Piece by piece, Murray is dismantling the team he inherited from the departed Darcy Regier, and for better or for worse, has to wear the results. Unlike his predecessor, he has made trades. And then some. His first splash was to get Hudson Fasching and Nicholas Deslauriers from the Los Angeles Kings. He trades away Matt Moulson and then reacquires him in free agency. The blockbuster, happening in 2015, was with Winnipeg, where the team shipped away Tyler Myers and Drew Stafford for Evander Kane and Zach Bogosian. Three months later, here comes Ryan O’Reilly and Jamie McGinn from the Colorado Avalanche. Mark Pysyk is traded for Dimitri Kulikov. Kyle Okposo arrives via free agency.  Then add your three first round draft picks, Sam Reinhart, Jack Eichel and Alex Nylander, now playing for Rochester.

Goaltenders? Ryan Miller was gone a month after his arrival. We briefly saw Jaroslav Halak in practice. Michal Neuvirth. Jason Kasdorf. Anders Nilsson. But the guy who Murray is counting on is clearly Robin Lehner, acquired from Ottawa and who missed a good part of last season due to his own injury suffered at last season’s opening night.

To this day, Murray will deny that the tear down and rebuilding of the team in his image had anything to do with deliberate tanking. At his first end of year press conference a couple years back, Murray emphatically stated, “When you tear it down, it doesn’t happen overnight.
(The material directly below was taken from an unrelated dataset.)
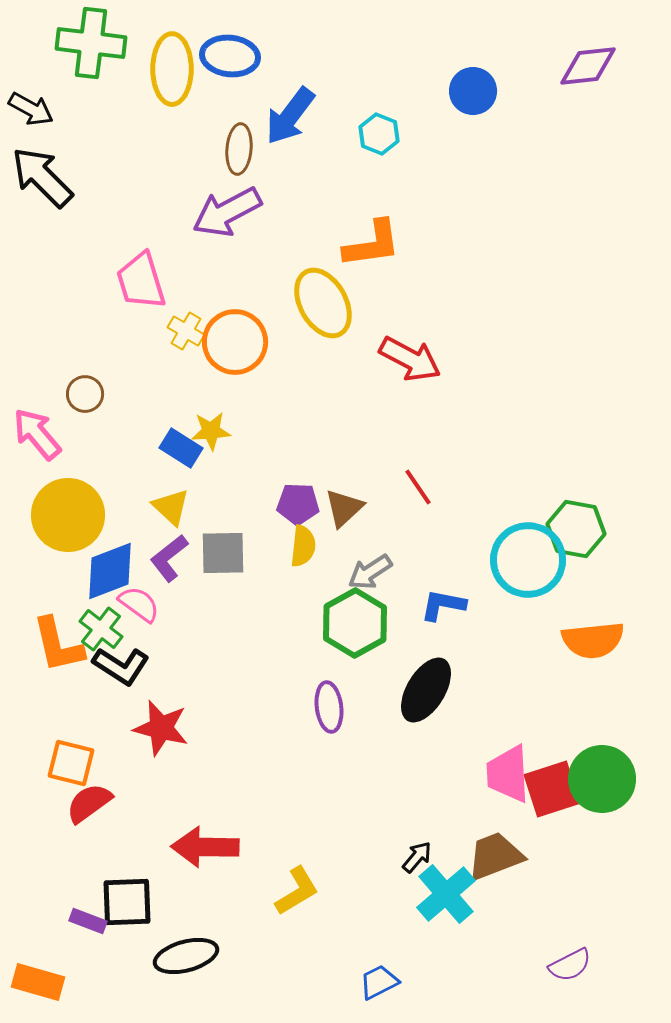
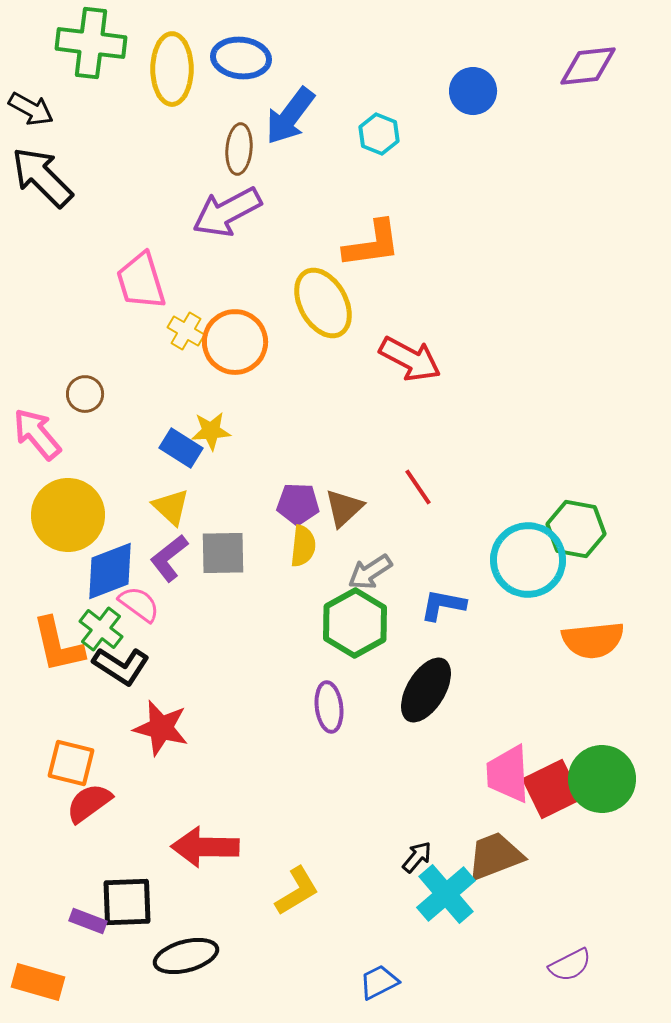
blue ellipse at (230, 56): moved 11 px right, 2 px down
red square at (552, 789): rotated 8 degrees counterclockwise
I don’t buy into five year rebuilds. I could sit here and say it’s a seven year rebuild and get ten years out of it. But that’s not reality and not what I want anyway. I want to rebuild properly, and that takes time. But it doesn’t have to take years.”

After a five year absence from the Stanley Cup playoffs, expectations are white hot in Sabres’ Hockey Heaven that there will be meaningful hockey played in Buffalo in later April and into May once again. But already, those expectations are being tempered by the spate of injuries, especially the loss of Eichel, and the team’s mediocre start. The good news was that the Sabres handed the red hot Edmonton Oilers their only loss to date, on their home ice in their shiny new arena no less. On the other hand, everyone is casting a wary eye on Toronto, where their generational player, Auston Mathews, scored four goals in their game on opening night. The Sabres have pretty much owned Toronto during the past two decades.

For sure, these next two months will be challenging for the team as they battle through the injuries and try to remain in contention. And what goes with the territory… win or lose, the General Manager has to wear those results. Murray knows that goes with the job. Just don’t expect him to elaborate too much on his burden.

TARO SEZ…

Rest in Peace… Larry, the Peanut Man.